Oren en staart van herdershond hingen gedwee naar benee, en zijn neus speelde stofzuiger. Geruststellende signalen.
Nog vier meter.
Drie.
Tegenliggers; de gesel van je leven.
Riep zo rechtop mogelijk op snuiter af.
Hij haalde pet van zijn hoofd en zette die weer op. Schatte hem halverwege de twintig, en hij was kleiner dan ik. Op laatste moment vertrok hij naar links.
I hope he falls with his reet in de prikkeldreet.

‘Kijk,’ wees Man, ‘daar heb je nog zo’n halve gare.’ Zijn hand wees naar een wielrenner die met fiets door voordeur in een huis verdween.
Dat is een van de fijnste momenten van thuiskomen: stoep oprijden, over tuinpad naar voordeur scheuren en mezelf met fiets en al binnenlaten.
‘Dat die partners dat allemaal maar goed vinden,’ zei Joris.
‘Misschien staat zijn racefiets wel op de slaapkamer. De mijne komt niet verder dan de woonkamer,’ constateerde ik opgeruimd.
Man zuchtte intens.
Terwijl ik hem nog wel het idee wilde geven dat hij soms de baas is in huis.

Joris ging naar congres in Londen. Had er afschuwelijk veel zin in. Verbleef in H1lton Hotel. Per nacht 370 pond. Exclusief ontbijt. Dat is toch armoe?
‘Het bed was een nachtmerrie,’ klaagde Man.
‘Lag er een erwt onder je matras?’
‘Er zat zo’n diepe kuil in dat ding, het leek wel een hangmat. Trouwens, de hele kamer kon wel een make-over gebruiken. Laatste avond was een verplichte afsluiting in de cocktailbar.’
Nou is Joris halfjaar geleden gestopt met drinken. Zijn alcoholconsumptie liep ook spuigaten uit met driekwart liter per week. Hij mist het voor geen rode wijndruppel.
‘Bar zat stampvol. Twaalf hoog; uitzicht over de stad. Cocktailglazen werden tot rand gevuld met ijsblokjes, pas daarna ging de drank erin. Een cocktail kostte 18 pond! Ik dronk cola light, je had die gezichten moe-hoe-hoe-ten zien,’ schaterde Man. ‘Twee collega’s hadden samen een drankomzet van 220 pond. Succes met declareren!’ Hoofdschuddend vervolgde hij: ‘Je ziet elkaar dagenlang van 08.00 tot 21.00 uur. Waar moet je het nog over hebben? Iedereen keek gezellig op zijn telefoon. Maar…’ zei Man. Het enthousiasme in zijn stem steeg. ‘Dit was mijn laatste vliegreis,’ sprak hij trots. ‘Lijnvluchten over vasteland zijn al standaard vervangen door treinreizen. Met ingang van 2024 geldt dat ook voor reizen overzee.’
Farout with the goat!

Londen – door het glas

De woe-hond

Keek op de Week (147)

Koeien op de Zaag

Kwam terug bij auto na rondje Rosa over Natuureiland de Zaag. Roze flatsen erop, niet normaal! Auto leek wel bonte koe. Een ware attack. Ongetwijfeld van reiger met obstipatie van hele week die in één keer zijn darmkanaal had gereinigd. En waarom roze? Vogelpoep is toch wit? Had reiger garnalen gevreten? Of was-ie gekruist met een flamingo?
Naast mijn auto stond witte @udie geparkeerd. Die had er ook flink van langs gekregen. Deed me goed dat reiger – of was het een tweeling? – geen onderschijt maakte tussen mijn rijdende hondenhok en luxe elitebak.

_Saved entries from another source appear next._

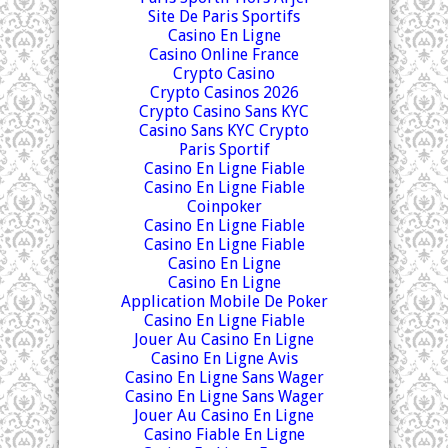
Site De Paris Sportifs
Casino En Ligne
Casino Online France
Crypto Casino
Crypto Casinos 2026
Crypto Casino Sans KYC
Casino Sans KYC Crypto
Paris Sportif
Casino En Ligne Fiable
Casino En Ligne Fiable
Coinpoker
Casino En Ligne Fiable
Casino En Ligne Fiable
Casino En Ligne
Casino En Ligne
Application Mobile De Poker
Casino En Ligne Fiable
Jouer Au Casino En Ligne
Casino En Ligne Avis
Casino En Ligne Sans Wager
Casino En Ligne Sans Wager
Jouer Au Casino En Ligne
Casino Fiable En Ligne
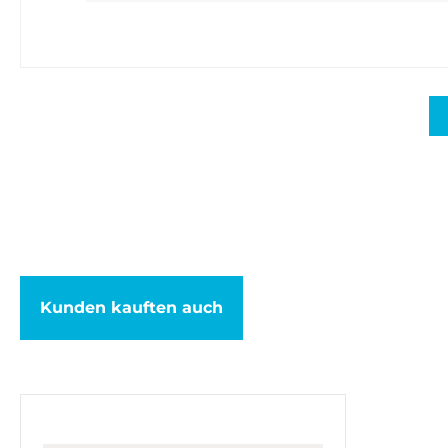
Kunden kauften auch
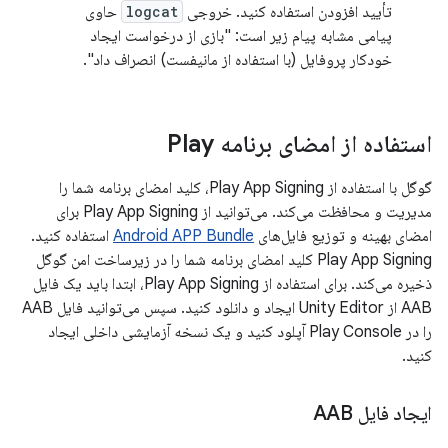
تأیید افزودن استفاده کنید. خروجی
logcat
حاوی
پیامی مشابه پیام زیر است: "بازی از درخواست ایجاد
خودکار پروفایل (با استفاده از مانیفست) انصراف داد".
استفاده از امضای برنامه Play
گوگل با استفاده از Play App Signing، کلید امضای برنامه شما را
مدیریت و محافظت می‌کند. می‌توانید از Play App Signing برای
امضای بهینه و توزیع فایل‌های
Android APP Bundle
استفاده کنید.
Play App Signing کلید امضای برنامه شما را در زیرساخت امن گوگل
ذخیره می‌کند. برای استفاده از Play App Signing، ابتدا باید یک فایل
AAB از Unity Editor ایجاد و دانلود کنید. سپس می‌توانید فایل AAB
را در Play Console آپلود کنید و یک نسخه آزمایشی داخلی ایجاد
کنید.
ایجاد فایل AAB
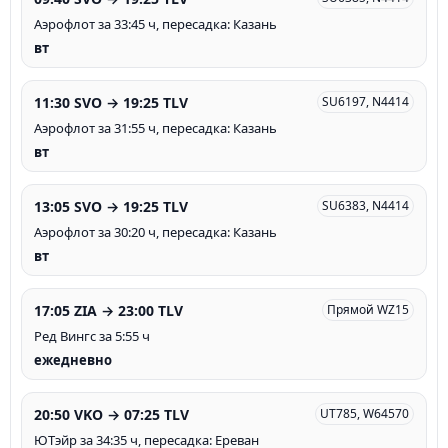
Аэрофлот за 33:45 ч, пересадка: Казань
вт
11:30 SVO → 19:25 TLV
SU6197, N4414
Аэрофлот за 31:55 ч, пересадка: Казань
вт
13:05 SVO → 19:25 TLV
SU6383, N4414
Аэрофлот за 30:20 ч, пересадка: Казань
вт
17:05 ZIA → 23:00 TLV
Прямой WZ15
Ред Вингс за 5:55 ч
ежедневно
20:50 VKO → 07:25 TLV
UT785, W64570
ЮТэйр за 34:35 ч, пересадка: Ереван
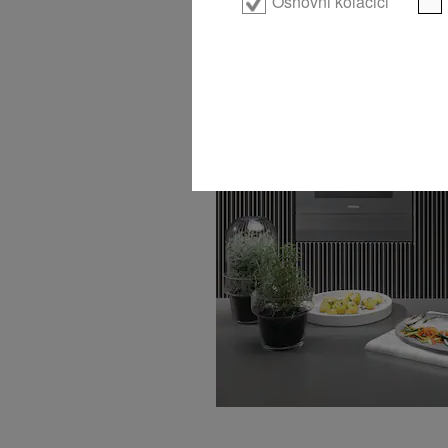
Osnovni kolačići
3 u 1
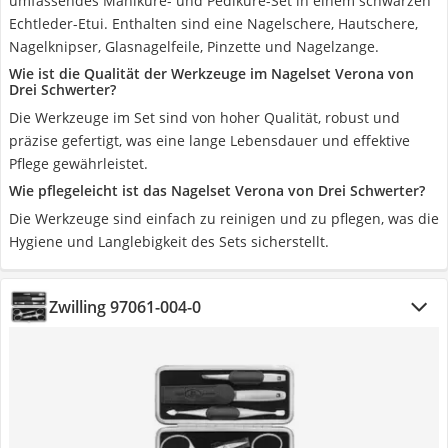
umfassendes Maniküre- und Pediküre-Set in einem schwarzen
Echtleder-Etui. Enthalten sind eine Nagelschere, Hautschere,
Nagelknipser, Glasnagelfeile, Pinzette und Nagelzange.
Wie ist die Qualität der Werkzeuge im Nagelset Verona von
Drei Schwerter?
Die Werkzeuge im Set sind von hoher Qualität, robust und
präzise gefertigt, was eine lange Lebensdauer und effektive
Pflege gewährleistet.
Wie pflegeleicht ist das Nagelset Verona von Drei Schwerter?
Die Werkzeuge sind einfach zu reinigen und zu pflegen, was die
Hygiene und Langlebigkeit des Sets sicherstellt.
Zwilling 97061-004-0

Man gooide vraag in groep: ‘Hoeveel denken jullie dat dit bakje – plusminus 150 gram – makreelsnippers bij visboer op markt kost?’
Roos en ik hingen allesbehalve aan Joris’ lippen. Ik werd opgeslokt door nieuwste boek van Karin Slaughter en Kind keek languit op bank naar film op smartphone.
Op verveelde toon bood Roos 4,50 euro.
Joris keek zuinig.
Ik stak vijf vingers op.
Zelfde zuinige blik
Bij gebruik aan verdere belangstelling zei Man: ‘Zal ik het dan maar zeggen?’
Roos en ik hielden onze adem in.
‘6,50 euro! Is toch schandalig? Koop ik voortaan niet meer.’
Zei: ‘In de vorige eeuw gaf je het uit aan shag/sigaretten. Kun je er beter vis voor kopen.’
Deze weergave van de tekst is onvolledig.